▶ [RECORD SET]
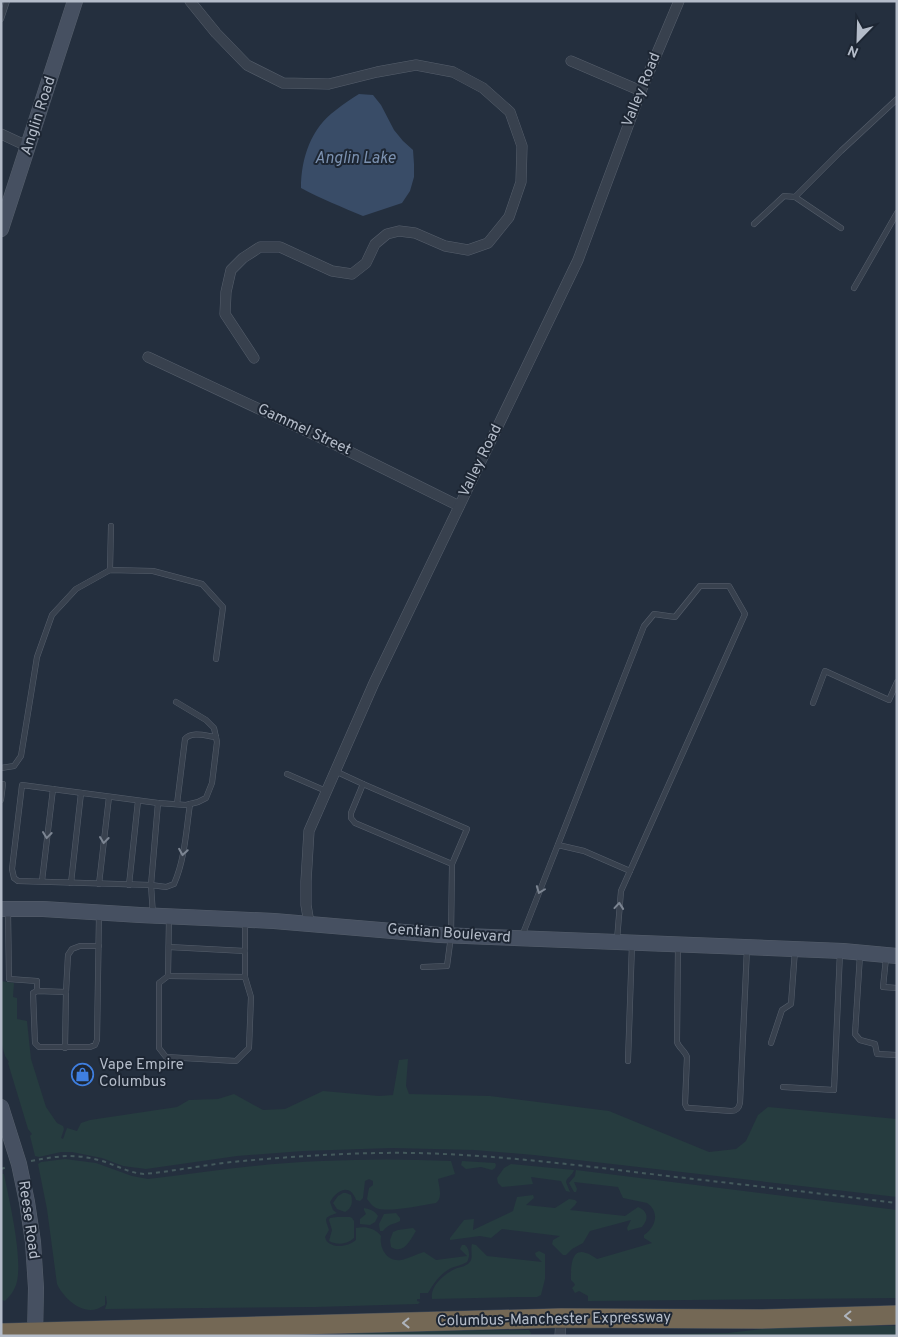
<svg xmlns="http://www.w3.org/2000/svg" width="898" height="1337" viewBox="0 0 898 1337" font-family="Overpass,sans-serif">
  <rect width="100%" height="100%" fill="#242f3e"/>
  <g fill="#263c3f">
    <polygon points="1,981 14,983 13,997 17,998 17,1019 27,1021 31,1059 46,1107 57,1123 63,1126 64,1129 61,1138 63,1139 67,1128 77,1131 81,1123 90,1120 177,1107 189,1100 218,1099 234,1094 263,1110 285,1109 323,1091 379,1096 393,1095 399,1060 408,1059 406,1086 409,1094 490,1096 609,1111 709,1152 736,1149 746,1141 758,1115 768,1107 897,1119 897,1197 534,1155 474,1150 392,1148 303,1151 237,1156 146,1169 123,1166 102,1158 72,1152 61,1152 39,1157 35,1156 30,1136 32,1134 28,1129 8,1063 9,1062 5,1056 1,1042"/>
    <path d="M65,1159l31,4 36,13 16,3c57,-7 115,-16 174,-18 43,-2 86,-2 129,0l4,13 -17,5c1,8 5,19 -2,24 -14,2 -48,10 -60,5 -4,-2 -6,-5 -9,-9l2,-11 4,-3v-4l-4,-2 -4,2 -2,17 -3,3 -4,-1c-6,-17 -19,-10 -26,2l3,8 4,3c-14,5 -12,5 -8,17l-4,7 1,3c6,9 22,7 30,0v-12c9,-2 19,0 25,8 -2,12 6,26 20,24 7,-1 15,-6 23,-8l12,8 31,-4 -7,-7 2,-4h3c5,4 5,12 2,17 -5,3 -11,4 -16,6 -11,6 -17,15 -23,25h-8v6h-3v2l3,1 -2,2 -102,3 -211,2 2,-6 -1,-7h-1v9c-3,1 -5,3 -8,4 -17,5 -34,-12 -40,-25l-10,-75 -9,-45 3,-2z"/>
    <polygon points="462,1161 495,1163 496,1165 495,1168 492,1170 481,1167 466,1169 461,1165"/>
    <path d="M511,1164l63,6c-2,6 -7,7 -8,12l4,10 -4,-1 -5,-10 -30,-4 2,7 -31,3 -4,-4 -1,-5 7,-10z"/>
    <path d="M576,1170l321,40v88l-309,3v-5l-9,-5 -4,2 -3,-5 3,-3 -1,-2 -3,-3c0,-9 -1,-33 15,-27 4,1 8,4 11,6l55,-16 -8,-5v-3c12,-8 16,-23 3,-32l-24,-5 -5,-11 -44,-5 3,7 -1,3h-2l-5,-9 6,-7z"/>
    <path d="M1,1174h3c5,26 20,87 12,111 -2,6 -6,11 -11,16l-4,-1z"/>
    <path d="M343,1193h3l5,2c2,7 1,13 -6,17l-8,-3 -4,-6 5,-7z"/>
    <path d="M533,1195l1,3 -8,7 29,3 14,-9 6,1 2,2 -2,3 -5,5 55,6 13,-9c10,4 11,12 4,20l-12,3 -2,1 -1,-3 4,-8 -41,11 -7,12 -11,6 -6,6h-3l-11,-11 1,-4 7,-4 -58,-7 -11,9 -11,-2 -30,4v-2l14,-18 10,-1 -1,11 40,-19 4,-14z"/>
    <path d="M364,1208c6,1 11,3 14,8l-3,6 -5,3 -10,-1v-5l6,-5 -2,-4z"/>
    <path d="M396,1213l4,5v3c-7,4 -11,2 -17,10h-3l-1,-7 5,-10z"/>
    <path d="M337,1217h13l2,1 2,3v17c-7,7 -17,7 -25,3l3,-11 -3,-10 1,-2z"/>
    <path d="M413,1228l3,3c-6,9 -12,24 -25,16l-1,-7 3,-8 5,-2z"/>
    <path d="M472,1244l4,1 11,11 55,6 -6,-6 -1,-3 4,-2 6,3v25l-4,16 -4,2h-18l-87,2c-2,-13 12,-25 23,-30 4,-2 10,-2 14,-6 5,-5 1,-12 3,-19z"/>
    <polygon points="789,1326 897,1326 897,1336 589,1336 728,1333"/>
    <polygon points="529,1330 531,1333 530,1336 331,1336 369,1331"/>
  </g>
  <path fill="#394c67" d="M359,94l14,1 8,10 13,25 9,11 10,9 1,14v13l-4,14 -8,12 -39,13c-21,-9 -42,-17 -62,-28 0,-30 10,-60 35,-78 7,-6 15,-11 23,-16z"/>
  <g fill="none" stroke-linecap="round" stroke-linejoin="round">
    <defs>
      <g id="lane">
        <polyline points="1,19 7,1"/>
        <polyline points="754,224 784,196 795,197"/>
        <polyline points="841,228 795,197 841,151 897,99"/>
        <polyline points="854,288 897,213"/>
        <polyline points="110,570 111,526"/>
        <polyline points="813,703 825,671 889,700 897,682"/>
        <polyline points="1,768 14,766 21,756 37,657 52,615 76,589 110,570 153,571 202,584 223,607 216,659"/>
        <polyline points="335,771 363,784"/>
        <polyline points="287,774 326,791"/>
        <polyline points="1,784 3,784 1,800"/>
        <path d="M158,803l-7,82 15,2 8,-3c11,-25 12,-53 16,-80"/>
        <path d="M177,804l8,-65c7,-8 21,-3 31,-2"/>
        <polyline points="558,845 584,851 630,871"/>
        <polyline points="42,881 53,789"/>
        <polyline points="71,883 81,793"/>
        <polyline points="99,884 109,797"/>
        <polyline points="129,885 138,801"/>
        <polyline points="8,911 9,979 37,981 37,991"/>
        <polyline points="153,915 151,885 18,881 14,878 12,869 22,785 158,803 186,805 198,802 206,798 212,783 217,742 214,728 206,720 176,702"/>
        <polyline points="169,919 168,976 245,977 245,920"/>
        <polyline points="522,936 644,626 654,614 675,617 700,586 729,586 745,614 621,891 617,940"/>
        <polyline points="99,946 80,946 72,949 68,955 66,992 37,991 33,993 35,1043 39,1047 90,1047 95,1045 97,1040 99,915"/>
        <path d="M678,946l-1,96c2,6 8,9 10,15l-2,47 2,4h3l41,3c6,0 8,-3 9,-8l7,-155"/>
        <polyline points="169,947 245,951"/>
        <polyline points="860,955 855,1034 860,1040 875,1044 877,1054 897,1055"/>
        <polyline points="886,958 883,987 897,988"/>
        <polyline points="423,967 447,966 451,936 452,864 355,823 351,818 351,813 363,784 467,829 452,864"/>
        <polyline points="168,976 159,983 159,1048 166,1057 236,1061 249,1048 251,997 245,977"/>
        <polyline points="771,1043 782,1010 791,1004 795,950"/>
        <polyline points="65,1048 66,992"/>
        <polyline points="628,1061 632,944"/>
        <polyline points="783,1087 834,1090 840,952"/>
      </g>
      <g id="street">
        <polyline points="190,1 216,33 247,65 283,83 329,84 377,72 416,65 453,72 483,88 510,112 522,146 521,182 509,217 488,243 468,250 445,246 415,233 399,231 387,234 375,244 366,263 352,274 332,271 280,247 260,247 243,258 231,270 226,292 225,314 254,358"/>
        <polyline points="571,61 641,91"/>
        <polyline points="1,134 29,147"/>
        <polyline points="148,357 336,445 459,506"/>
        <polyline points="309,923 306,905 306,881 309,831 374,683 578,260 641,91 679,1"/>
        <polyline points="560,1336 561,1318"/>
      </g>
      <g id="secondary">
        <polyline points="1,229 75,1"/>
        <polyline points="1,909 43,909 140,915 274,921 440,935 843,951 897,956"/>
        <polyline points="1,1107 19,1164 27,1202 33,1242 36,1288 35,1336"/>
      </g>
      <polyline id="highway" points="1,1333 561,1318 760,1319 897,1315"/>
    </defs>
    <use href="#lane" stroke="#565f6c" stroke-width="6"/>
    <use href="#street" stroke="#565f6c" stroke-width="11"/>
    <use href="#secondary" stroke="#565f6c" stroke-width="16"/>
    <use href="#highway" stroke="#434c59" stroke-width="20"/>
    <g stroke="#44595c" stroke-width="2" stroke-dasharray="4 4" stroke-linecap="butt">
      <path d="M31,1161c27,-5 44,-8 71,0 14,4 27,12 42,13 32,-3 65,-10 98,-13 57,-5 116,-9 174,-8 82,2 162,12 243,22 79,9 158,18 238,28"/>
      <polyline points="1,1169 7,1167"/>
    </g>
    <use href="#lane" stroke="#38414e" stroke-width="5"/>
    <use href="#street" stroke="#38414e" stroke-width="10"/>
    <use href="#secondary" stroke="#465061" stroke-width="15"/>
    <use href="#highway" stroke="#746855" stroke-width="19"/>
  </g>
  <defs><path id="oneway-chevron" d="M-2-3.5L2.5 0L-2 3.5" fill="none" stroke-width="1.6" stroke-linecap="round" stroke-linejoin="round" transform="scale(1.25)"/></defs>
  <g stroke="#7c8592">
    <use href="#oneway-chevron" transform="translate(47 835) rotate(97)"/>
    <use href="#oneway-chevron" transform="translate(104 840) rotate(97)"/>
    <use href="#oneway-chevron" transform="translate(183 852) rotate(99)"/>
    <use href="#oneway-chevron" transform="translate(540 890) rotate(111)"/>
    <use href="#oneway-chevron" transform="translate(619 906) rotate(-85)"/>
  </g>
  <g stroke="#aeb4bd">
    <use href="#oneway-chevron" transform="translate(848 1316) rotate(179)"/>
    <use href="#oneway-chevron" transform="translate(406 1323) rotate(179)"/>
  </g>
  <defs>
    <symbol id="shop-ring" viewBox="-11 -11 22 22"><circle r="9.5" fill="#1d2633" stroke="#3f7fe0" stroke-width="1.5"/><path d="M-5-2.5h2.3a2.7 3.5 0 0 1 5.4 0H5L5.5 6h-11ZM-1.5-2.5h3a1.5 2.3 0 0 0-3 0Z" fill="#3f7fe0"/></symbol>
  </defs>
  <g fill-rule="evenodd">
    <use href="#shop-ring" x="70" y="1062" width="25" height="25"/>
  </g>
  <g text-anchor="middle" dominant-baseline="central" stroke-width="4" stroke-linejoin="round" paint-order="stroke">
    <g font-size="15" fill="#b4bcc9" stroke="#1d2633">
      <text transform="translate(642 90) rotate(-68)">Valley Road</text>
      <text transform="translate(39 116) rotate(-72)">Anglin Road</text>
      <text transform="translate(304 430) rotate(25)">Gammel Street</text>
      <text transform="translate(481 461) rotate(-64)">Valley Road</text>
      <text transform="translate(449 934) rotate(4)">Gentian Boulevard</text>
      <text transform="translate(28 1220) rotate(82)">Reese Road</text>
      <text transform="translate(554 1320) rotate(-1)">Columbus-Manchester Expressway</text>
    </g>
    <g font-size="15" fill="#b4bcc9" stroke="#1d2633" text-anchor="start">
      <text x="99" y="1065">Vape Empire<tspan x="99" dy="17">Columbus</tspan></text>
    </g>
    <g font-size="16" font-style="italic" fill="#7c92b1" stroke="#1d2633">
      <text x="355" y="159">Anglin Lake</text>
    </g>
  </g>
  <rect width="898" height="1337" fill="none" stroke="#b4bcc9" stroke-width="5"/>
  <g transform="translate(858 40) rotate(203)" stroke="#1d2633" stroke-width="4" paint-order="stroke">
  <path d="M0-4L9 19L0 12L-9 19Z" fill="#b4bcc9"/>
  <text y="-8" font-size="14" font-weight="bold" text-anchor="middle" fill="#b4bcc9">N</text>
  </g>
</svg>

▶ [TO DO] Would you tally the lines above that include "middle" and reply with only the total?

▶ [SOLUTION FOR THIS EXERCISE] 2